(43) Pamit

28 7 4
                                    



(⁠ ⁠・ั⁠﹏⁠・ั⁠)



Entah sejak kapan wanita paruh baya yang saat ini tengah duduk di sisi ranjang Bervan itu berada di sana, namun kehadirannya membuat Bervan berhasil terjingkat kaget. Ia yang baru saja memasuki kamar setelah seharian berkutat dengan sekolah, jalanan dan rumah sakit itu mendesis marah, semua yang mengikatnya sampai harus pulang selarut ini menguasai emosinya, ditambah lagi kini ia melihat satu-satunya wanita yang paling ia tidak sukai kehadirannya malah menduduki sisi ranjangnya sembari menatap Bervan khawatir.

"Tante ngapain?" Bervan melemparkan tasnya ke atas meja, satu kakinya menekuk ke atas untuk kemudian tangannya bergerak menarik kaos kaki hingga terlepas.

Tante Martha menoleh ke arah jam dinding yang menunjukkan pukul sepuluh kurang lima belas menit. "Kamu benar-benar sedang menguji kekuasaan Ayah kamu, Van?" ucapnya.

"Maksudnya?"

"Mama tahu, kamu pacaran sama Naraya, kan?"

"Oh itu? Jadi Tante juga mau memojokkan aku sekarang?" Bervan mendecih. "Tante mau ngadu?"

"Bervan!" suara Tante Martha sedikit meninggi, "Tidak pernah sekalipun Mama ga belain kamu di depan Ayah."

"Lalu? Tante mau aku bagaimana?"

"Sekali saja.

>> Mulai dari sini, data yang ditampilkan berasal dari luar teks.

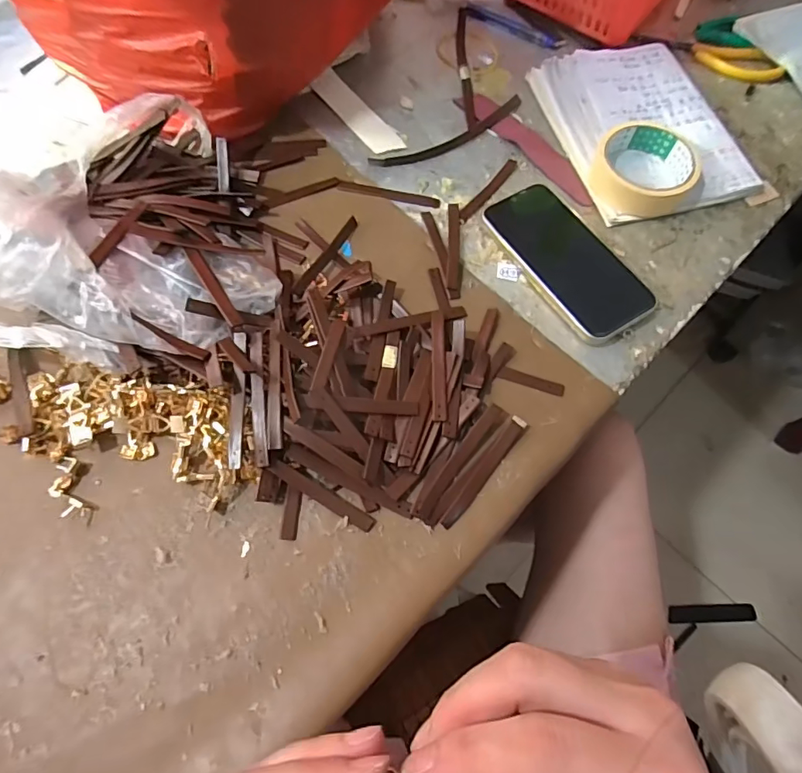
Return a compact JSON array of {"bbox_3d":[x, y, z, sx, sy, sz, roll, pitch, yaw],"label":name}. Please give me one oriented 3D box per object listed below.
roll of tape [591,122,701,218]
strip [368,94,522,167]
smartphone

Mama mohon dengerin Ayah kamu." Tante Martha adalah manusia paling lembut tutur katanya yang pernah Bervan temui, jika saja mereka tidak bertemu di saat yang salah seperti ini mungkin saja Bervan akan menghormati Tante Martha lebih dari dirinya menghormati Ayah.

"Aku udah muak sama peraturan-peraturan Ayah selama ini dan jujur Tante adalah orang terakhir yang aku andalkan, tapi sekarang Tante ikut-ikutan mau atur aku?" Bervan menatap kesal dua bola mata Tante Martha yang sendu. "Kenapa? Kenapa cuma aku? Kenapa bukan Javero? Javero juga anak Ay—"

"Sejak tadi siang, Javero mati-matian membujuk Ayah untuk mengecek keadaan Danvilla di Bogor."

"Tante—"

"Javero tahu kamu akan pulang malam karena Ibu Naraya masuk rumah sakit," Tante Martha melanglangkan pandangnya melewati jendela kamar Bervan yang terbuka. Ada semburat sedih di sana, yang sama sekali tidak Bervan mengerti artinya.

"Javero tahu?"

"Javero sangat ingin mendapat perhatian dari Ayah, tapi bahkan dengan hal kecil pun hanya kamu yang ada dalam benak dan pandangan masa depannya."

"Itu karena Javero ga pernah tahu rasanya diatur sebegininya." Bervan muak, benar-benar ingin menghilang saat itu juga.

"Kenapa kamu membenci Javero sebegitunya?" ungkap Tante Martha mengusap satu pipinya yang telah menjadi jalan air mata yang meleleh, "Javero selalu berusaha menjadi kakak yang baik, dia melakukan apapun untuk menghindarkan kamu dari kemarahan Ayah, lalu kenapa susah sekali menerimanya? Mama menahan selama ini hanya demi Javero, dan kamu sama sekali tidak berubah. Tapi jujur Van, Mama lelah."

Untuk pertama kalinya Bervan mendengar  Tante Martha mengutarakan isi hatinya seperti ini, jadi selama ini wanita itu tersakiti? Jadi selama ini ia berbuat baik sekali padanya semata-mata agar Bervan menerima Javero? Mengapa terdengar begitu membuat iri, mengapa tidak ada yang berbuat seperti itu padanya.

"Tante tahu resikonya masuk ke dalam suatu keluarga yang kehilangan nyawanya, tapi Tante tetap masuk? Tante tetap ingin meluluhkan aku, tapi sampai kapanpun Tante tidak akan pernah bisa menggantikan Bunda, Tante harusnya memperhitungkan itu dari awal." Bervan menarik kursi dari meja belajarnya, duduk tepat di depan wanita yang sudah tidak bisa mengatur sesak dadanya. Ditangkupnya dua tangan Tante Martha oleh Bervan, hangat itu menyengat sisi-sisi telapak tangannya, Bervan jadi tahu kenapa Javero tumbuh menjadi manusia yang banyak diminati, ada tangan malaikat yang turut mengusap setiap jejak usianya.